When a horse plays with the bit in his mouth it is usually to relieve pressure or an uncomfortable feeling. With a green horse they will play with pretty much ANY bit you put in their mouth and you need to give them a bit of time to see if they will settle into it and stop playing around. If they are obviously uncomfortable then go ahead and switch it up right away but otherwise if they are just mouthing and chewing it leave them with it for a bit and see if they don't settle down. Getting their tongue over it quite often means they are trying to relieve pressure on their tongue. A ported bit in this instance can work wonders as long as their is room in their mouth for a port (their palate isn't too shallow) Start off with a low port and see if that doesn't help. Butterfly really only refers to the cheeks of the bit or the method of fashioning the cheek pieces of the bridle to the bit - a butterfly bit has the option of being a mild curb or a snaffle - and wouldn't really make all that much difference in tongue play as that is caused by the actual mouthpiece. A mullen, being a mildly curved mouth, probably gave him a slight bit of tongue relief hence a mild improvement in his behaviour. If you haven't already tried raising the bit in his mouth - try that. Some horses like the bit to lay higher than others and he won't be able to get his tongue over it as easily. That will let you know if he is objecting to the mouthpiece laying on his tongue or he has just discovered a new game. If he gaps his mouth and objects strenuously try a low port.

DON'T do anything drastic like tying his mouth closed or his tongue to the side until you have ruled out everything except the new game concept. You cannot tie their mouth or their tongue in competition but can use that method to teach them not to play games but I STRESS ONLY AS A LAST RESORT once you have ruled everything else out.

About this task:
Continue the forum post about horses playing with the bit, picking up right after its final sentence.

Saved data entries
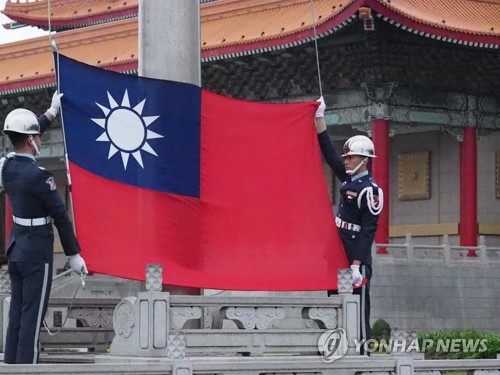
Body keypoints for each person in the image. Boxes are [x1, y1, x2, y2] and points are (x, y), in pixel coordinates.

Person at [0, 92, 88, 364]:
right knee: (33, 315)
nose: (40, 140)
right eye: (37, 136)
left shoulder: (6, 167)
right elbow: (61, 216)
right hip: (37, 251)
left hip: (16, 249)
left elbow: (24, 134)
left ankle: (12, 364)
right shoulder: (41, 177)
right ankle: (28, 368)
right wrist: (74, 254)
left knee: (17, 311)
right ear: (30, 140)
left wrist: (50, 112)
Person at [314, 97, 383, 350]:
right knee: (336, 301)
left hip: (355, 254)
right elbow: (331, 156)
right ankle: (338, 348)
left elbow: (368, 230)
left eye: (351, 157)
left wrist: (357, 264)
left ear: (364, 160)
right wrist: (319, 119)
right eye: (347, 156)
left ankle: (362, 352)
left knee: (359, 305)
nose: (346, 160)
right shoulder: (350, 180)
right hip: (338, 249)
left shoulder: (371, 190)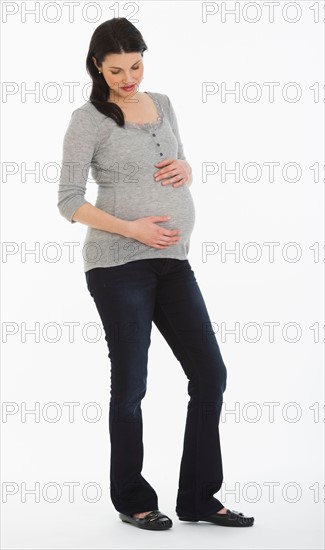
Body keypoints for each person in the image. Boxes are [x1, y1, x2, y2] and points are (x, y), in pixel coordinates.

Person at [58, 17, 254, 531]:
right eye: (117, 69)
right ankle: (132, 498)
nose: (129, 78)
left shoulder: (162, 103)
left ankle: (197, 497)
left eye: (136, 65)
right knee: (131, 385)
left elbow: (178, 161)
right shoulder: (88, 119)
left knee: (210, 373)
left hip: (173, 262)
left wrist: (187, 170)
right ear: (97, 67)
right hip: (117, 265)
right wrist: (132, 228)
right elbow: (68, 201)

Result:
Stallions tend to be the ones that enjoy playing games with their bits although I have had the odd mare that did so as well. It can take a stallion as much a 2 years to accept any bit and close their mouth over it comfortably if they are the game playing type.


----------



## ShadyGrovePonies (Feb 18, 2011)

Yes, he had his teeth floated prior to starting his training in October. He was started very slowly with the bit - first just carrying the bit and ground driving with the reins to halter. Then, we would switch to the bit for the last 10 - 15 minutes of his lesson. He does seem to like the mullen mouth/butterfly bit, so we will stick to that.


----------



## keely2682 (Feb 23, 2011)

i often use a french link bit on horses that get their tongue over the bit

(i like the half cheek ones carried by miniexpress best)

it sometimes fixes the problems

i have a few other suggestions that might work -

an overcheck connected to the driving bit, not an overcheck bit, will distribute some of the rein pressure accross the nose

i'm not a fan of overchecks but sometimes they help tongue over bit horses

tighten the sides of the bridle to hold the bit higher in the mouth and thus harder to put a tongue over it

it might fix a minor problem but doubt it would help a chronic problem

let the horse eat in a bridle

a leadline bridle with no caveson or blinders and no reins

the horse will quickly figure out how to get his tongue over and then back under the bit

some old trainers i know leave horses in bridles, or tie bits to halters, for days

i'm not sure i approve of this but the old timers swear it works

i try to break horses with a curb strap or chain over their nose

(like the sidepull i used to break big horses)

i attach it to the bit ring on either side and run it over the nose

this serves 2 purposes-

1. it keeps the bit higher in their mouth towards the roof so it is harder to put their tongue over it

2. the strap distributes the pressure across their nose in addition to through their mouths

i start with the strap quite tight and loosen it as they get used to working off the bit over the course of a month or two

it gets them used to the pressure from the bit gradually while not slowing the rest of your training in the meantime

this has worked on even the most difficult to bit horses especially while bitting up and ground driving

i also use it with a parelli lunging aid on my broke horses to keep some of the pressure off their mouths

also-

big horse catalogs have big horse rubber bit ports to prevent togues from getting over the bit

you might buy one and cut it down to fit

i know big horses these have worked on


----------



## ShadyGrovePonies (Feb 23, 2011)

Thanks! We seemed to have worked out the tongue problem. He has been very quiet with his mouth the last three lessons, working very nicely and responding well. He is really coming along well.

Thanks for all the advice and suggestions.


----------



## RhineStone (Feb 23, 2011)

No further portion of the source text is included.